(Written instruction) Write out the passage below about forming dictionaries for the lexical approach, word for word and in full.

(Passage shown)
The main difficulty of lexical approach is the formation of dictionaries. Researchers [10] distinguish the following techniques for a set of dictionaries: (i) manual collection of dictionaries, (ii) using a textual body, (iii) using templates of dictionaries or ready-made dictionaries, with this approach, a set of words by hand, supplement it by searching for new words in the dictionaries of WordNet or RussNet, or to take already ready dictionaries, for example, synonyms and antonyms. For the collection of dictionaries, the authors used manual collection to form a dictionary of basic words, ready dictionaries from the vocabulary of sentiment RuSentiLex by N.V. Lukashevich and A.V. Levchik [21].

(Data extract)
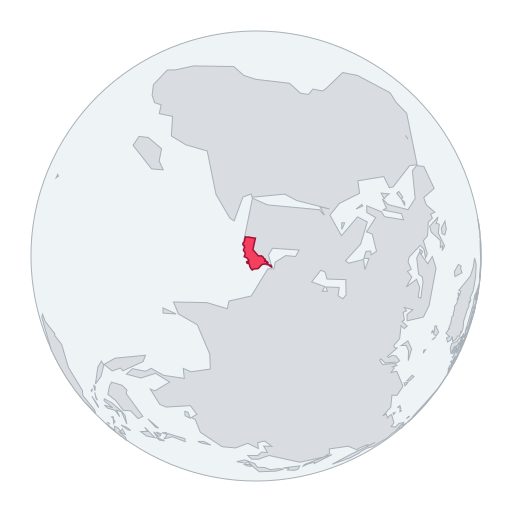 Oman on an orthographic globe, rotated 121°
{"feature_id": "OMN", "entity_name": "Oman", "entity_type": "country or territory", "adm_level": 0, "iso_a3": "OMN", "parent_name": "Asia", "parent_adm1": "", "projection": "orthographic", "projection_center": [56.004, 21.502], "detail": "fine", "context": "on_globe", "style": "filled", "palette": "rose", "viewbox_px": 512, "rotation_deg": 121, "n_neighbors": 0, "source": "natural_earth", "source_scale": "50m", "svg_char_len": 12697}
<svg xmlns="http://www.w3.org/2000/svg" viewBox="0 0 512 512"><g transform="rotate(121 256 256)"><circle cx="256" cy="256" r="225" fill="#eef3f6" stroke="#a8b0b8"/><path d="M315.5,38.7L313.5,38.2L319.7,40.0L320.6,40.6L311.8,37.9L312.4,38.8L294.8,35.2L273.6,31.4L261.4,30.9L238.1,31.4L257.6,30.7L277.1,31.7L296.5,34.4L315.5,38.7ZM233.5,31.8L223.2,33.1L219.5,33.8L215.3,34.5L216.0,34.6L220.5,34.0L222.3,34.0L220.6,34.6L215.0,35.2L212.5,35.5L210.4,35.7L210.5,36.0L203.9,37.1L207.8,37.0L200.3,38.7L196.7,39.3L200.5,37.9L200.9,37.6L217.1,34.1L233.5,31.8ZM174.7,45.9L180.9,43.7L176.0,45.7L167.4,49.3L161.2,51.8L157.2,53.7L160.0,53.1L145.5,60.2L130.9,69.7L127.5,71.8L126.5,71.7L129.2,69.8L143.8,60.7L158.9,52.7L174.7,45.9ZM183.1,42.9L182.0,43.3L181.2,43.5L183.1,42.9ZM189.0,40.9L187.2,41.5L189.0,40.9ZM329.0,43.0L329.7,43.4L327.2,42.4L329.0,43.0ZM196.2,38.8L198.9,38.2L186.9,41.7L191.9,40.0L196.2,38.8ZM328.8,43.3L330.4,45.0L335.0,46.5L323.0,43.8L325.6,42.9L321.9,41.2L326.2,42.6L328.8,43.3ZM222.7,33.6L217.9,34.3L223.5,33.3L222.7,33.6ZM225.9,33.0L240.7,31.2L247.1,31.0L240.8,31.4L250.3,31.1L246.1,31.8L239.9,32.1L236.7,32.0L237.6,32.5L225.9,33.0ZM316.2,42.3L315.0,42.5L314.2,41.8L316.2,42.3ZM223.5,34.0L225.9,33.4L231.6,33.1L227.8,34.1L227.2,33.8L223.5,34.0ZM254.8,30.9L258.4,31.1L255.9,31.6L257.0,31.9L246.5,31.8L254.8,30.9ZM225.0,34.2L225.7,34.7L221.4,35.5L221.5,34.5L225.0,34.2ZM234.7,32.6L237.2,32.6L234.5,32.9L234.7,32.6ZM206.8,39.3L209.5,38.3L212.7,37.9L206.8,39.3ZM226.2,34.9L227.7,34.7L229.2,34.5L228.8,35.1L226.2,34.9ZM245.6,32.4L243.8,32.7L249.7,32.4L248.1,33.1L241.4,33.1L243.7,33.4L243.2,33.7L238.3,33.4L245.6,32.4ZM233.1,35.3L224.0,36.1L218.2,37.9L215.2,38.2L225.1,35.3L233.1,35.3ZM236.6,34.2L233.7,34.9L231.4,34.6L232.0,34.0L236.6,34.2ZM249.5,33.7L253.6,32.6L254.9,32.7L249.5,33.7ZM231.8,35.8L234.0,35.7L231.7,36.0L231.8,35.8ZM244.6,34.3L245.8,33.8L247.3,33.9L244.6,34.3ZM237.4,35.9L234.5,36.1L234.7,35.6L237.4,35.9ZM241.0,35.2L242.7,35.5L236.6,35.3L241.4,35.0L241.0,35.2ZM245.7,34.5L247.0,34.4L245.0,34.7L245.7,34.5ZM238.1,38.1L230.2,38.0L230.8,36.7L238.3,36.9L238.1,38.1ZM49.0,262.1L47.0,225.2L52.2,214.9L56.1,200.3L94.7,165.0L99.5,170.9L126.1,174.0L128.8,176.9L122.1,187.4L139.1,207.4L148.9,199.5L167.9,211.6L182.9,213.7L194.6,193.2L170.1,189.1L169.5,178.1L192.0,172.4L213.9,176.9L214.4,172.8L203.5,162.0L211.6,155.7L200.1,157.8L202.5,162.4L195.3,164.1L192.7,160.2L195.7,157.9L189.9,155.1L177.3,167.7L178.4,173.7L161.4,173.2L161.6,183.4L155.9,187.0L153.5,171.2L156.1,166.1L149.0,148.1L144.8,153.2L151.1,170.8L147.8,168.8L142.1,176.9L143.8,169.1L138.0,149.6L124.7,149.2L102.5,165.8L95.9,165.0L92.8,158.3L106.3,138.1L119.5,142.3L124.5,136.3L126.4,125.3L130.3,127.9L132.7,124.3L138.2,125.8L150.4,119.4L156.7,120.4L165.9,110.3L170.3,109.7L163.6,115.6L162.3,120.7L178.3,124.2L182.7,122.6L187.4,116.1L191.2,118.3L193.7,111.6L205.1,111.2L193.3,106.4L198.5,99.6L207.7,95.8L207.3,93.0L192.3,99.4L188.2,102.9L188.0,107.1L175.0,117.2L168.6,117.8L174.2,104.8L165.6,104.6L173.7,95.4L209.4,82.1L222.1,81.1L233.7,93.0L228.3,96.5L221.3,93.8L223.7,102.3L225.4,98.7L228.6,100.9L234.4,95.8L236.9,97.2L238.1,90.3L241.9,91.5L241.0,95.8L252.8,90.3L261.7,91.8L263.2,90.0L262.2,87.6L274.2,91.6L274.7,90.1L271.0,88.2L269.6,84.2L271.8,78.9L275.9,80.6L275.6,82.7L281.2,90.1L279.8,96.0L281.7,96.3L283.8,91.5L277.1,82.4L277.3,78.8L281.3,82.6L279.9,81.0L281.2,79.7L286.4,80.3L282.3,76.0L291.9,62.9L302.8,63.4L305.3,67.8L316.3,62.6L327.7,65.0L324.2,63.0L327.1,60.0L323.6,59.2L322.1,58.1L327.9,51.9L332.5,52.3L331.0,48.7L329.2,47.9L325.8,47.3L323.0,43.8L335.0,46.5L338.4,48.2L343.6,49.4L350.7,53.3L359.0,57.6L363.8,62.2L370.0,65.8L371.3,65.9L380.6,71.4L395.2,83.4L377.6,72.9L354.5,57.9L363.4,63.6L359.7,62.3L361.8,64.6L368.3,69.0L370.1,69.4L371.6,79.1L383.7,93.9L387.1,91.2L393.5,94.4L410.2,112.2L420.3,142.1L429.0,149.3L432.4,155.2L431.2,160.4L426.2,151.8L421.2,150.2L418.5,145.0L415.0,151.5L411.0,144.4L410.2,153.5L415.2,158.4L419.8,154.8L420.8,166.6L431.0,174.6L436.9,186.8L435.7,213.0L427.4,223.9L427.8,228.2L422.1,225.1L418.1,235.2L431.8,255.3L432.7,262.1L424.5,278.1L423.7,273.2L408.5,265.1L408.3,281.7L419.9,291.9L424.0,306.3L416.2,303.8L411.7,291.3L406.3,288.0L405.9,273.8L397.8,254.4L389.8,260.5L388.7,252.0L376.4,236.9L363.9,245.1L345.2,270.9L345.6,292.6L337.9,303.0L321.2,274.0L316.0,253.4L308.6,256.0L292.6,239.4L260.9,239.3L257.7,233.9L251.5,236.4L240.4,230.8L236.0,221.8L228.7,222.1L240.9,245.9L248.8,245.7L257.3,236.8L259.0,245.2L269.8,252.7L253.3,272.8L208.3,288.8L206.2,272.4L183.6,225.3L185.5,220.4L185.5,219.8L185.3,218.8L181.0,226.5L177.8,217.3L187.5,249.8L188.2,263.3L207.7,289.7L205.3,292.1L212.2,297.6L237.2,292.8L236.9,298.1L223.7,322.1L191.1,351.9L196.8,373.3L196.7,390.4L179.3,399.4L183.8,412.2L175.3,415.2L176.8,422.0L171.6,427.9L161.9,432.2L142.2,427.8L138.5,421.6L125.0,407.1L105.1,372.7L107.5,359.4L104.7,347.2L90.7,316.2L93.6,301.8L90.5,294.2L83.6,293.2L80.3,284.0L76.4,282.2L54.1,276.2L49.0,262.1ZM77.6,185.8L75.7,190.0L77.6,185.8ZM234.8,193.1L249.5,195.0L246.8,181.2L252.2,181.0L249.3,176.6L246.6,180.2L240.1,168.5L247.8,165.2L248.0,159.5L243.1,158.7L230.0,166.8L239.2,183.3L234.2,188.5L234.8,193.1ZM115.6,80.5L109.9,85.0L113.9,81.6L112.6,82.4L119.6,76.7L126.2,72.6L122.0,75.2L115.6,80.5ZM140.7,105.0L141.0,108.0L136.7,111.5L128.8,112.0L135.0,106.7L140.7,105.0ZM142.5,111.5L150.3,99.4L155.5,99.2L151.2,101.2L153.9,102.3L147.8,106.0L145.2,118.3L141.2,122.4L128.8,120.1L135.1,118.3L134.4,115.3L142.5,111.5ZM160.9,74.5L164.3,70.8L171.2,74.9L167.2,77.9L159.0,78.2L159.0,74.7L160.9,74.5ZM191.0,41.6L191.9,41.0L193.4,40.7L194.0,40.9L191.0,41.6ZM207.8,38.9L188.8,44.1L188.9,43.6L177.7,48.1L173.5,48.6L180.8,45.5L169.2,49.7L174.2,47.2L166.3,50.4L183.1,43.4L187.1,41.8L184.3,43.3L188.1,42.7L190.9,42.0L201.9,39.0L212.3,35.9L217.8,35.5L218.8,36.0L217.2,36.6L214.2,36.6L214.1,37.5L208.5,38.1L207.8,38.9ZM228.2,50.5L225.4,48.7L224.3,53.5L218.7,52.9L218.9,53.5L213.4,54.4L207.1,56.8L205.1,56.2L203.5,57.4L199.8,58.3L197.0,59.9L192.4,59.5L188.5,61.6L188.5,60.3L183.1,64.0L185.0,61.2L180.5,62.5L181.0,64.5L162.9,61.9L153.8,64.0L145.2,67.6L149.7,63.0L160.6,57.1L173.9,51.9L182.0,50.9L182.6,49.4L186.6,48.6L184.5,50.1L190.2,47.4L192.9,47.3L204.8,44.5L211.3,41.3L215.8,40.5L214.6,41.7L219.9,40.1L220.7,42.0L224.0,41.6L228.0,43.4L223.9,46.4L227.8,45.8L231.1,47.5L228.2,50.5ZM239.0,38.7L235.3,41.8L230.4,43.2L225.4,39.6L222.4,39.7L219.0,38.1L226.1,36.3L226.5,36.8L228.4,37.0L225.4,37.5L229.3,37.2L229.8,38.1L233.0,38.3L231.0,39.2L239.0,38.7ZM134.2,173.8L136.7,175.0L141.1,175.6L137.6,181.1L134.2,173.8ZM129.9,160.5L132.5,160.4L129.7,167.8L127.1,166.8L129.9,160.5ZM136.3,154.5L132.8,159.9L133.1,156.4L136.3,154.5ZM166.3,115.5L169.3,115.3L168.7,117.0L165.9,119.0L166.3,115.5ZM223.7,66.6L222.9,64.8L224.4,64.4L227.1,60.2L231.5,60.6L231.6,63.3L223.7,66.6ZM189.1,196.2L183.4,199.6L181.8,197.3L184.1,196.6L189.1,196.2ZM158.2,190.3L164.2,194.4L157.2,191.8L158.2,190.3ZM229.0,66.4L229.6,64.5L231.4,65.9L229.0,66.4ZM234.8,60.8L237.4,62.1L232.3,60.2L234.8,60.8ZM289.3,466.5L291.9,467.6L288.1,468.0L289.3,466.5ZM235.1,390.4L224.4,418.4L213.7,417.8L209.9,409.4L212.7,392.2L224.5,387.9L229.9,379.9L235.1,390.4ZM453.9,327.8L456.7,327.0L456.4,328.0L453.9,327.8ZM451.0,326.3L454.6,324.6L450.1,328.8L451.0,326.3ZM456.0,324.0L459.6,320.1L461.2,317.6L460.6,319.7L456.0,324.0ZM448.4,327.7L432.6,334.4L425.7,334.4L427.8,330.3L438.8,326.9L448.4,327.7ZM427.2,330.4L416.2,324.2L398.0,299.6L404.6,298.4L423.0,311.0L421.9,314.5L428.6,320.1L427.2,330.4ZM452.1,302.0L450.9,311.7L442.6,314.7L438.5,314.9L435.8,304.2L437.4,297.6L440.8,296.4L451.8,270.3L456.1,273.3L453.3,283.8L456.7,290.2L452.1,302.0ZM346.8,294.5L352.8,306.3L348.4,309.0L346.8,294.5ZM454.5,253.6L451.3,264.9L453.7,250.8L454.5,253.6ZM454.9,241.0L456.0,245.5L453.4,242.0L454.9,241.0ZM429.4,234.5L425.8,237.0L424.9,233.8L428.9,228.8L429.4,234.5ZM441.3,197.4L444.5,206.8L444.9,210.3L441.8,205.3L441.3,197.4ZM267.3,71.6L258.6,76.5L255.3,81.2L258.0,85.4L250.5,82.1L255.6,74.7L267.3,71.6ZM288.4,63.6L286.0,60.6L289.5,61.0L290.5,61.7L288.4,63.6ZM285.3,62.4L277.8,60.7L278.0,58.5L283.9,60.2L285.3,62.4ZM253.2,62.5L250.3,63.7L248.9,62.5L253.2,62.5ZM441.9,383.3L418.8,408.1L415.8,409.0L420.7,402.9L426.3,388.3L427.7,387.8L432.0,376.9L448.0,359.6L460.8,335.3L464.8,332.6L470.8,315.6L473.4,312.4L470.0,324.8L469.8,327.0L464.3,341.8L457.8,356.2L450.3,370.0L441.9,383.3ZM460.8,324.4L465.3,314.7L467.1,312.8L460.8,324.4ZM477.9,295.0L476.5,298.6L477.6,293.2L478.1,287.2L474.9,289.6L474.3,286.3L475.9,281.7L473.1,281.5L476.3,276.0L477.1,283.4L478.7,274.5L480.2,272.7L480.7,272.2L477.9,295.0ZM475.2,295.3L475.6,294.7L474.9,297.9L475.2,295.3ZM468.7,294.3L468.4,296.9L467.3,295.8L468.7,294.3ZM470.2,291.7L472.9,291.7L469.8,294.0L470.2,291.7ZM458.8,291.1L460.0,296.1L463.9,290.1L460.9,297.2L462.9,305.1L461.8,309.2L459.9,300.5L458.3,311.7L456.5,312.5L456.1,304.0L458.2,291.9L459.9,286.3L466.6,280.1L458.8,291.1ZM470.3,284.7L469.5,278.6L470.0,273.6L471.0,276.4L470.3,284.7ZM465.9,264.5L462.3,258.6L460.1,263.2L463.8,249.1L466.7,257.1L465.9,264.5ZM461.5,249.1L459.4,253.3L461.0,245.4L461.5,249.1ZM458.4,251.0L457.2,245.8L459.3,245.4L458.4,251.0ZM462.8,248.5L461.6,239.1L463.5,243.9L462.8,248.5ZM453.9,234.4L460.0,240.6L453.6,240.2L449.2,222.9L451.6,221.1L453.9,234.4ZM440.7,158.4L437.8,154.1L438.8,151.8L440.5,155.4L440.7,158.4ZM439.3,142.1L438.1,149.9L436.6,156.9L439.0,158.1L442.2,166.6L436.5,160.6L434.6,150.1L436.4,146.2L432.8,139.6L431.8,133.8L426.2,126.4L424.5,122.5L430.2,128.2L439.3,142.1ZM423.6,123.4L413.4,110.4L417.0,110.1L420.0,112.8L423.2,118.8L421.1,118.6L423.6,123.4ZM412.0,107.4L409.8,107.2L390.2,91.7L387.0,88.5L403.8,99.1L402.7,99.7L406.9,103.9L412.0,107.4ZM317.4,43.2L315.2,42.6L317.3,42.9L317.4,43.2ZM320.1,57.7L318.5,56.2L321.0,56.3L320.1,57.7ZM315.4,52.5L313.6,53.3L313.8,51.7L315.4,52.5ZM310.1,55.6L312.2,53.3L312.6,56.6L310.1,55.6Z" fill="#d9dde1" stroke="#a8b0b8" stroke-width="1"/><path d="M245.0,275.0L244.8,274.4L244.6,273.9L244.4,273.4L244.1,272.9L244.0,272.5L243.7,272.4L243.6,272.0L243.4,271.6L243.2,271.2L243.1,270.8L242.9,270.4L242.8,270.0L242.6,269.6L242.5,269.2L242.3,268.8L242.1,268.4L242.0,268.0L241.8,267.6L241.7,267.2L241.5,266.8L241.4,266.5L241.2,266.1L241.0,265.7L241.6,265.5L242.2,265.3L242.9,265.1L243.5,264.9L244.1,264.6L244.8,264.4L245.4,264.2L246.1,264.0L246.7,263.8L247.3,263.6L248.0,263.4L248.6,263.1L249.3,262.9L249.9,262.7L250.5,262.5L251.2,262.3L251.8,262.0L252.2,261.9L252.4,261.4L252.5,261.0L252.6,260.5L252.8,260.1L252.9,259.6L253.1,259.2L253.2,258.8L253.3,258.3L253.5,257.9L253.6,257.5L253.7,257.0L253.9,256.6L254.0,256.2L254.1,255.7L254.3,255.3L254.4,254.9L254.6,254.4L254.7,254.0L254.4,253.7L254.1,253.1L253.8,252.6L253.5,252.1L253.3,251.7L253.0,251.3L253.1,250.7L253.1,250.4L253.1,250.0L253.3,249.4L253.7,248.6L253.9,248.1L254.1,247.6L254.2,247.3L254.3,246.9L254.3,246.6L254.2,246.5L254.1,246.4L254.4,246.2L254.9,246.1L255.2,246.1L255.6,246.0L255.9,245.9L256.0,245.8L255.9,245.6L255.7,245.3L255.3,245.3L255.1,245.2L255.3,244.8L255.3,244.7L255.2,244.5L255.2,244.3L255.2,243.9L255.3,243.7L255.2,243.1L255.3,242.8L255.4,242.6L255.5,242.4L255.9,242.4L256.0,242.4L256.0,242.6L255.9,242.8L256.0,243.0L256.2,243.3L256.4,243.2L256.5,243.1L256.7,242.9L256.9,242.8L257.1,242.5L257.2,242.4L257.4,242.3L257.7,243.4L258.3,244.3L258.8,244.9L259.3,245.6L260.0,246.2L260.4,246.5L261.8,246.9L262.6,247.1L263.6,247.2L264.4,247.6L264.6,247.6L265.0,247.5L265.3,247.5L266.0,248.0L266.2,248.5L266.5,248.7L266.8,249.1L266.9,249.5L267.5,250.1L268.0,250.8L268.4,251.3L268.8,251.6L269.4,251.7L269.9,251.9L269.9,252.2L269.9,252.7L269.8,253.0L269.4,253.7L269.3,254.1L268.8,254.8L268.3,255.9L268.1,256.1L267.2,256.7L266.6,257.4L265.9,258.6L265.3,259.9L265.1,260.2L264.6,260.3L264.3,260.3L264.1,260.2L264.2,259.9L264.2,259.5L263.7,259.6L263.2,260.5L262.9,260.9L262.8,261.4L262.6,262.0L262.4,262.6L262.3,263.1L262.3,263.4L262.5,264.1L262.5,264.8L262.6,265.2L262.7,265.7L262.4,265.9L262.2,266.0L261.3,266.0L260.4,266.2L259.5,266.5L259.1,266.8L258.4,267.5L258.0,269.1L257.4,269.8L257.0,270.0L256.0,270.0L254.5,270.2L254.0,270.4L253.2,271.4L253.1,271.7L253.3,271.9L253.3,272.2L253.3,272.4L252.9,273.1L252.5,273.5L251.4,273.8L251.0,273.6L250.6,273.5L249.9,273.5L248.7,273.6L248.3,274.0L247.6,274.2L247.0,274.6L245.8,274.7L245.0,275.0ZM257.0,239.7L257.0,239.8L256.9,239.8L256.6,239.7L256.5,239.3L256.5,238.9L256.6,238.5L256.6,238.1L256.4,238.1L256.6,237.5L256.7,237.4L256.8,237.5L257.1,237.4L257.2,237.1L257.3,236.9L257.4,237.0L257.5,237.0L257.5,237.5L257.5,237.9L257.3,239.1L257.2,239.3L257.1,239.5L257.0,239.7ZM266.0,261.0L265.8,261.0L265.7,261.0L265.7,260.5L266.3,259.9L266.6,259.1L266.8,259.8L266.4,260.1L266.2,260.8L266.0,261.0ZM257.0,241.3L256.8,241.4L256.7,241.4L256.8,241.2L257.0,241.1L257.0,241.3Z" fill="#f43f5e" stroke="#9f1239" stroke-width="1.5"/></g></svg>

(Task output)
The main difficulty of lexical approach is the formation of dictionaries. Researchers [10] distinguish the following techniques for a set of dictionaries: (i) manual collection of dictionaries, (ii) using a textual body, (iii) using templates of dictionaries or ready-made dictionaries, with this approach, a set of words by hand, supplement it by searching for new words in the dictionaries of WordNet or RussNet, or to take already ready dictionaries, for example, synonyms and antonyms. For the collection of dictionaries, the authors used manual collection to form a dictionary of basic words, ready dictionaries from the vocabulary of sentiment RuSentiLex by N.V. Lukashevich and A.V. Levchik [21].